Je vais manifester, parce que je suis consciente que je suis une privilégiée, blanche, avec un capital social et culturel en partie hérité mais que nombre de mes voisins, connaissances, amis ou famille ne possède pas. Et chaque jour qui passe, je suis témoin de la domination (consciente ou non) de ce système sur chacun d’entre nous. Manifester est un moyen d’expression fort et le plus légitime pour moi. J’aime l’ambiance kermesse CGT mais va-t-on vraiment changer les choses en chantant la cucarracha ? J’ai décidé de rejoindre le cortège de tête car je ne me reconnais dans aucun syndicat ou parti politique. En ce sens, je suis autonome et je le comprends comme autonome de toute organisation syndicale ou partisane et je ne souhaite pas leur donner de la légitimité pour porter ma voix.
Le cortège de tête m’a fait comprendre une chose - tu es capable de te révolter, de porter ta voix, tu as une dignité et une place avec nous. J’ai entendu la préfecture dire que le cortège de tête était présent pour casser. Grosse erreur - le cortège de tête manifeste, certain.e.s cassent, certain.e.s défilent, certain.e.s chantent, certain.e.s boivent et certain.e.s sont plus déterminé.e.s. Il est plus facile de nous coller des étiquettes : bon/mauvais, casseur/pacifiste, devant/derrière mais la seule chose que j’ai compris, c’est qui que tu sois, tu te fais gazer, nasser, frapper de la même façon.

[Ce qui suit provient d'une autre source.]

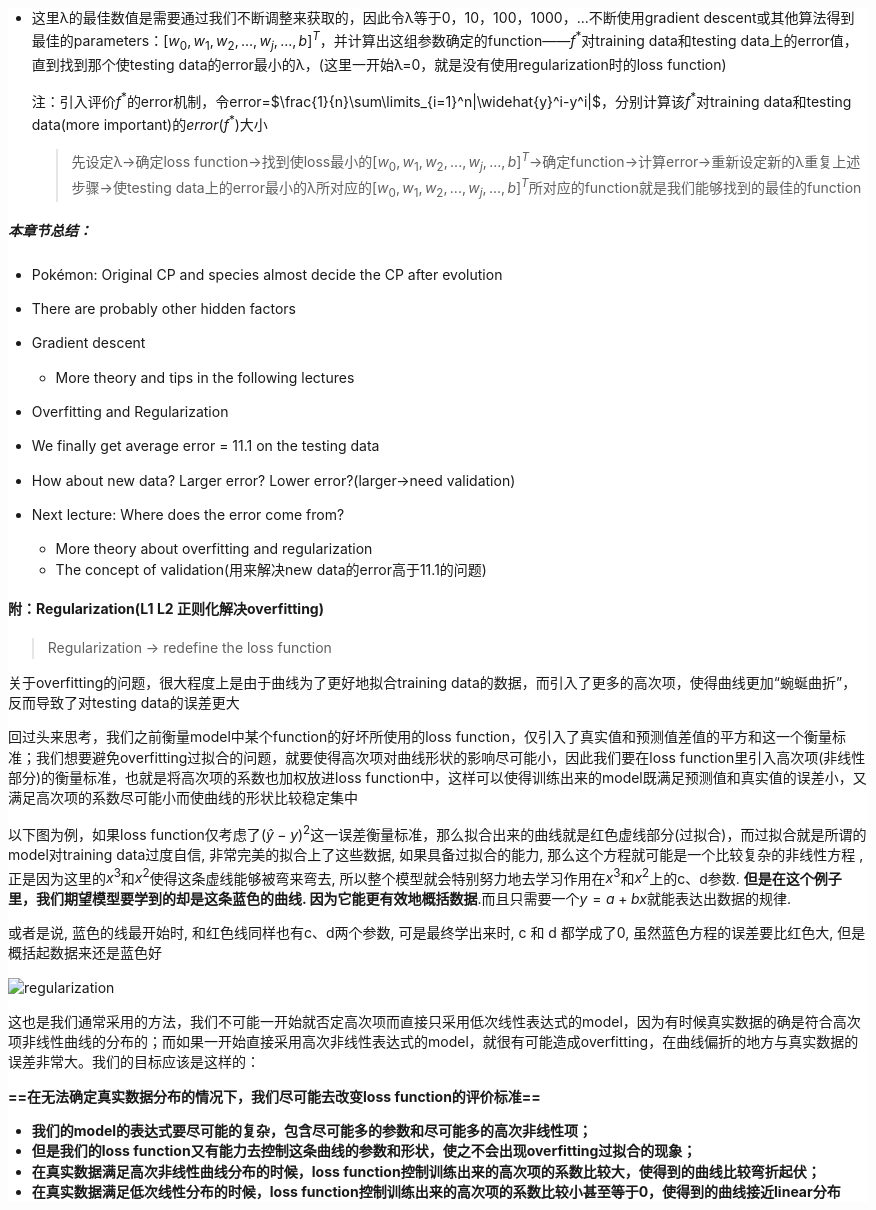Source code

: * 这里λ的最佳数值是需要通过我们不断调整来获取的，因此令λ等于0，10，100，1000，...不断使用gradient descent或其他算法得到最佳的parameters：$[w_0,w_1,w_2,...,w_j,...,b]^T$，并计算出这组参数确定的function——$f^*$对training data和testing data上的error值，直到找到那个使testing data的error最小的λ，(这里一开始λ=0，就是没有使用regularization时的loss function)

    注：引入评价$f^*$的error机制，令error=$\frac{1}{n}\sum\limits_{i=1}^n|\widehat{y}^i-y^i|$，分别计算该$f^*$对training data和testing data(more important)的$error(f^*)$大小

    > 先设定λ->确定loss function->找到使loss最小的$[w_0,w_1,w_2,...,w_j,...,b]^T$->确定function->计算error->重新设定新的λ重复上述步骤->使testing data上的error最小的λ所对应的$[w_0,w_1,w_2,...,w_j,...,b]^T$所对应的function就是我们能够找到的最佳的function

    

##### 本章节总结：

* Pokémon: Original CP and species almost decide the CP after evolution 
  
* There are probably other hidden factors
  
* Gradient descent
  
    * More theory and tips in the following lectures 
* Overfitting and Regularization

* We finally get average error = 11.1 on the testing data
  
* How about new data? Larger error? Lower error?(larger->need validation)
  
* Next lecture: Where does the error come from?
    * More theory about overfitting and regularization
    * The concept of validation(用来解决new data的error高于11.1的问题)

    

#### 附：Regularization(L1 L2 正则化解决overfitting) 

> Regularization -> redefine the loss function

关于overfitting的问题，很大程度上是由于曲线为了更好地拟合training data的数据，而引入了更多的高次项，使得曲线更加“蜿蜒曲折”，反而导致了对testing data的误差更大

回过头来思考，我们之前衡量model中某个function的好坏所使用的loss function，仅引入了真实值和预测值差值的平方和这一个衡量标准；我们想要避免overfitting过拟合的问题，就要使得高次项对曲线形状的影响尽可能小，因此我们要在loss function里引入高次项(非线性部分)的衡量标准，也就是将高次项的系数也加权放进loss function中，这样可以使得训练出来的model既满足预测值和真实值的误差小，又满足高次项的系数尽可能小而使曲线的形状比较稳定集中

以下图为例，如果loss function仅考虑了$(\widehat{y}-y)^2$这一误差衡量标准，那么拟合出来的曲线就是红色虚线部分(过拟合)，而过拟合就是所谓的model对training data过度自信, 非常完美的拟合上了这些数据, 如果具备过拟合的能力, 那么这个方程就可能是一个比较复杂的非线性方程 , 正是因为这里的$x^3$和$x^2$使得这条虚线能够被弯来弯去, 所以整个模型就会特别努力地去学习作用在$x^3$和$x^2$上的c、d参数. **但是在这个例子里，我们期望模型要学到的却是这条蓝色的曲线. 因为它能更有效地概括数据**.而且只需要一个$y=a+bx$就能表达出数据的规律. 

或者是说, 蓝色的线最开始时, 和红色线同样也有c、d两个参数, 可是最终学出来时, c 和 d 都学成了0, 虽然蓝色方程的误差要比红色大, 但是概括起数据来还是蓝色好

<img src="https://github.com/Sakura-gh/ML-notes/blob/master/img/L1L2regularization.png?raw=true" alt="regularization"  />

这也是我们通常采用的方法，我们不可能一开始就否定高次项而直接只采用低次线性表达式的model，因为有时候真实数据的确是符合高次项非线性曲线的分布的；而如果一开始直接采用高次非线性表达式的model，就很有可能造成overfitting，在曲线偏折的地方与真实数据的误差非常大。我们的目标应该是这样的：

**==在无法确定真实数据分布的情况下，我们尽可能去改变loss function的评价标准==**

* **我们的model的表达式要尽可能的复杂，包含尽可能多的参数和尽可能多的高次非线性项；**
* **但是我们的loss function又有能力去控制这条曲线的参数和形状，使之不会出现overfitting过拟合的现象；**
* **在真实数据满足高次非线性曲线分布的时候，loss function控制训练出来的高次项的系数比较大，使得到的曲线比较弯折起伏；**
* **在真实数据满足低次线性分布的时候，loss function控制训练出来的高次项的系数比较小甚至等于0，使得到的曲线接近linear分布**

A ma première manif’ à Paris, j’étais venue les mains dans les poches, grave erreur, j’ai pris cher à la première grenade lacrymo et heureusement que ces « odieux casseurs tueurs d’enfants à Necker » m’ont filé du sérum phy, aspergée de Maalox et filé un masque. Merci les gens, j’ai pu finir le parcours.
Je ne reviendrai pas sur les multiples violences policières, l’état d’urgence permanent et les violations des droits humains, quotidiennes en France, certains le font bien mieux que moi.

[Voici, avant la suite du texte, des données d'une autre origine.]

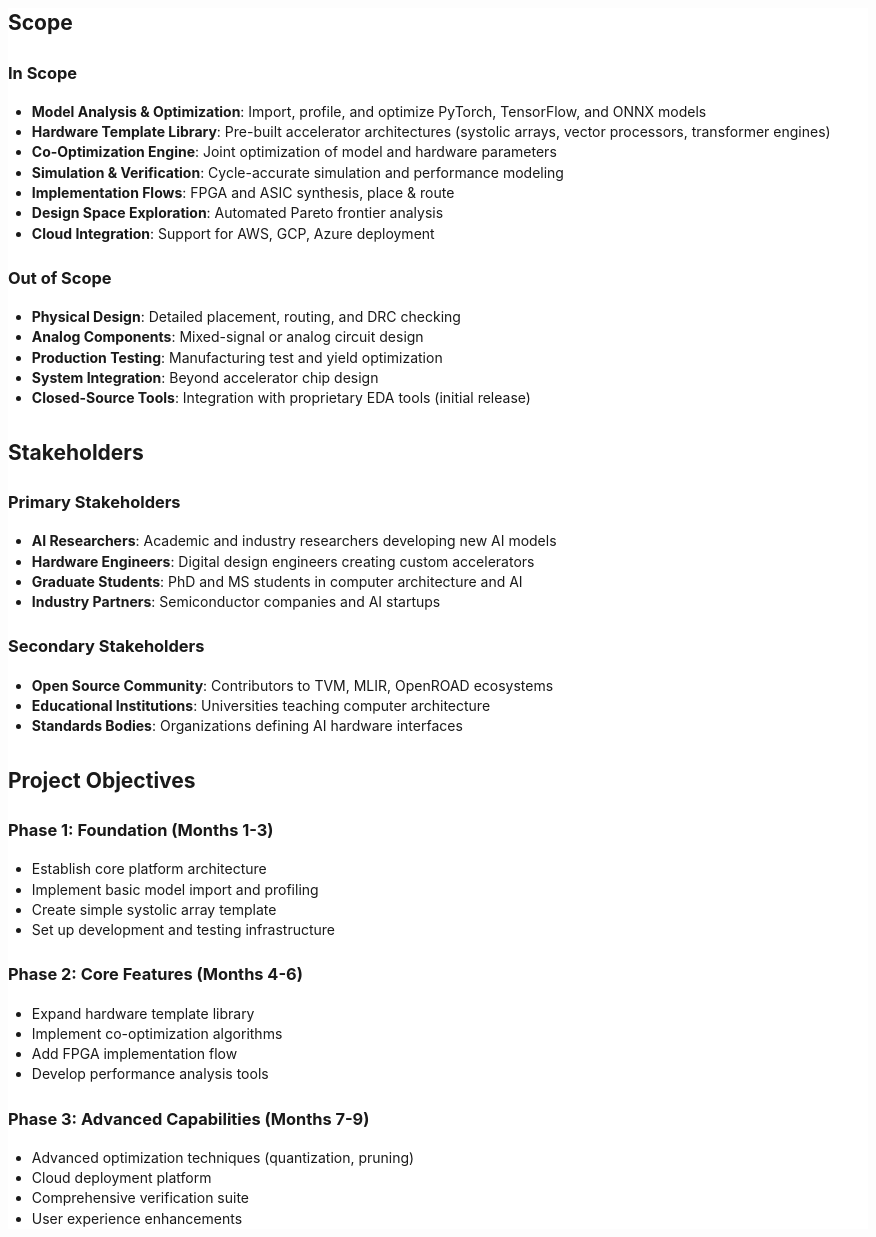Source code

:## Scope

### In Scope
- **Model Analysis & Optimization**: Import, profile, and optimize PyTorch, TensorFlow, and ONNX models
- **Hardware Template Library**: Pre-built accelerator architectures (systolic arrays, vector processors, transformer engines)
- **Co-Optimization Engine**: Joint optimization of model and hardware parameters
- **Simulation & Verification**: Cycle-accurate simulation and performance modeling
- **Implementation Flows**: FPGA and ASIC synthesis, place & route
- **Design Space Exploration**: Automated Pareto frontier analysis
- **Cloud Integration**: Support for AWS, GCP, Azure deployment

### Out of Scope
- **Physical Design**: Detailed placement, routing, and DRC checking
- **Analog Components**: Mixed-signal or analog circuit design
- **Production Testing**: Manufacturing test and yield optimization
- **System Integration**: Beyond accelerator chip design
- **Closed-Source Tools**: Integration with proprietary EDA tools (initial release)

## Stakeholders

### Primary Stakeholders
- **AI Researchers**: Academic and industry researchers developing new AI models
- **Hardware Engineers**: Digital design engineers creating custom accelerators
- **Graduate Students**: PhD and MS students in computer architecture and AI
- **Industry Partners**: Semiconductor companies and AI startups

### Secondary Stakeholders
- **Open Source Community**: Contributors to TVM, MLIR, OpenROAD ecosystems
- **Educational Institutions**: Universities teaching computer architecture
- **Standards Bodies**: Organizations defining AI hardware interfaces

## Project Objectives

### Phase 1: Foundation (Months 1-3)
- Establish core platform architecture
- Implement basic model import and profiling
- Create simple systolic array template
- Set up development and testing infrastructure

### Phase 2: Core Features (Months 4-6)
- Expand hardware template library
- Implement co-optimization algorithms
- Add FPGA implementation flow
- Develop performance analysis tools

### Phase 3: Advanced Capabilities (Months 7-9)
- Advanced optimization techniques (quantization, pruning)
- Cloud deployment platform
- Comprehensive verification suite
- User experience enhancements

Simplement, le cortège de tête est fort de toute ses individualités mais surtout de la solidarité qui y règne, nous ne sommes pas un bloc, on fait bloc. Chacun est légitime à participer à ce mouvement de la façon dont il l’entend. Le cortège de tête/autonome/casseur/émeutier est avant tout politique. Je crois bien que cela arrange tout le monde de passer sous silence ce fait essentiel. Personne ne casse pour casser, personne ne manifeste pour faire chier les gens, ce sont des actes politiques qui sont réfléchis et revendiqués comme tels. Le nier ou le réduire à la violence, c’est vider nos actions de leur substance et c’est contre cela que nous devons nous battre.
Pas évident de faire passer le message, mais on se revoit à la prochaine manif’ et même avant j’espère.